This is an Analysis from GROK 3.0 about the claim that The Book of Mormon is not historical because of the so-called anachronism of “steel” in the book of mormon. Grok brought up the subject when talking with it about The Book of Mormon criticisms, so I asked a couple follow up questions.

If Lehi’s group left Jerusalem around 600 BC, they’d have come from a world where metalworking was well established. The Old World—specifically the Near East—had iron and even early forms of steel by then. The Philistines and Hittites were smelting iron centuries earlier, and by the late Iron Age, carburized iron (basically proto-steel) was showing up in weapons like swords and daggers. Archaeologists have found examples, like the iron swords from Canaanite sites or the Luristan bronzes, that show advanced metallurgy. So, it’s totally plausible that Nephi and company could’ve brought steel or steel-like weapons with them when they crossed the ocean. The text mentions Nephi’s bow of “fine steel” (1 Nephi 16:18), which could nod to something like a composite bow with metal reinforcement—a known tech in the ancient Near East.

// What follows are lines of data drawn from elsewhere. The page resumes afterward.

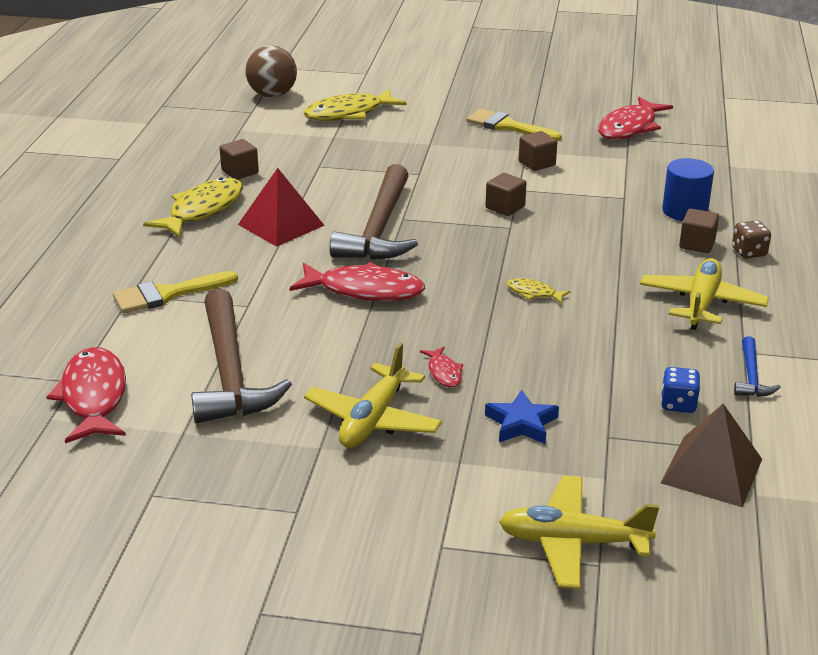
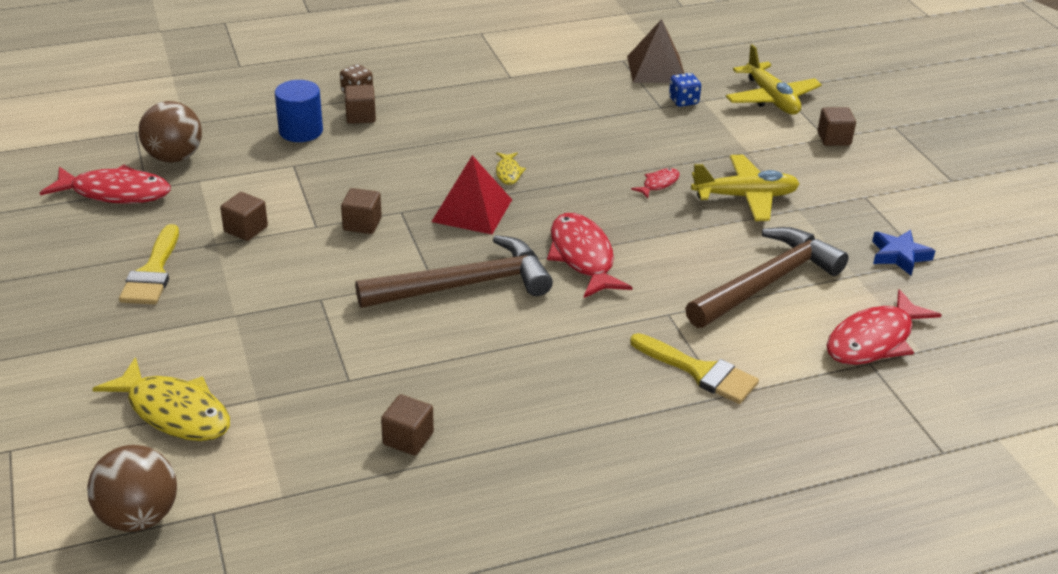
camera: 120 degrees left, 5 degrees up
yellow fish [143,177,243,238] -> none
red pyramid [238,168,325,247] -> red pyramid moved to [431,155,512,234]
blue star [485,390,559,444] -> blue star moved to [872,230,935,275]
yellow plane [640,258,769,330] -> none
blue dice [661,367,700,413] -> blue dice moved to [669,73,701,107]
blue hammer [734,336,781,397] -> none
none -> brown ball [139,101,202,163]
none -> brown cube [817,107,856,146]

Once they’re in the Americas, though, making more “steel” gets dicier. They wouldn’t have had the infrastructure—forges, charcoal, the whole setup—to replicate Old World steel production. But they didn’t need to be metallurgical experts. If they brought knowledge of hardening metal or even just kept using the term “steel” for something close enough—like a tough iron alloy or a well-crafted weapon—it could stick in their language. Ancient peoples often reused familiar terms for new realities. The Hebrew word barzel (iron) in the Old Testament sometimes covers a range of hard metals, not just pure iron. So, calling a weapon “steel” in the Nephite record might’ve been a practical carryover, not a technical spec sheet.

Then there’s Joseph Smith’s role. Translating an ancient text into 1820s English, he’s got to bridge a huge gap. “Steel” in his day meant a strong, sharp metal—close enough to what an ancient weapon might’ve been, even if the original term was vaguer. The Book of Mormon itself says it’s written in “reformed Egyptian” and abridged by Mormon, then rendered into English via Smith’s process. If the plates said something like “hard metal sword” in a script Nephi adapted from Hebrew or Egyptian, Smith might’ve picked “steel” to convey the idea to his audience. It’s like how the King James Bible uses “brass” for what we’d now call bronze—translation isn’t always literal, it’s interpretive.

This angle dodges the anachronism trap pretty neatly. No need for blast furnaces in Mesoamerica—just a group of exiles carrying Old World tech and terminology, filtered through a 19th-century lens. It’s not proof, but it’s a coherent explanation. Critics might still say it’s convenient, but it fits the text’s own logic.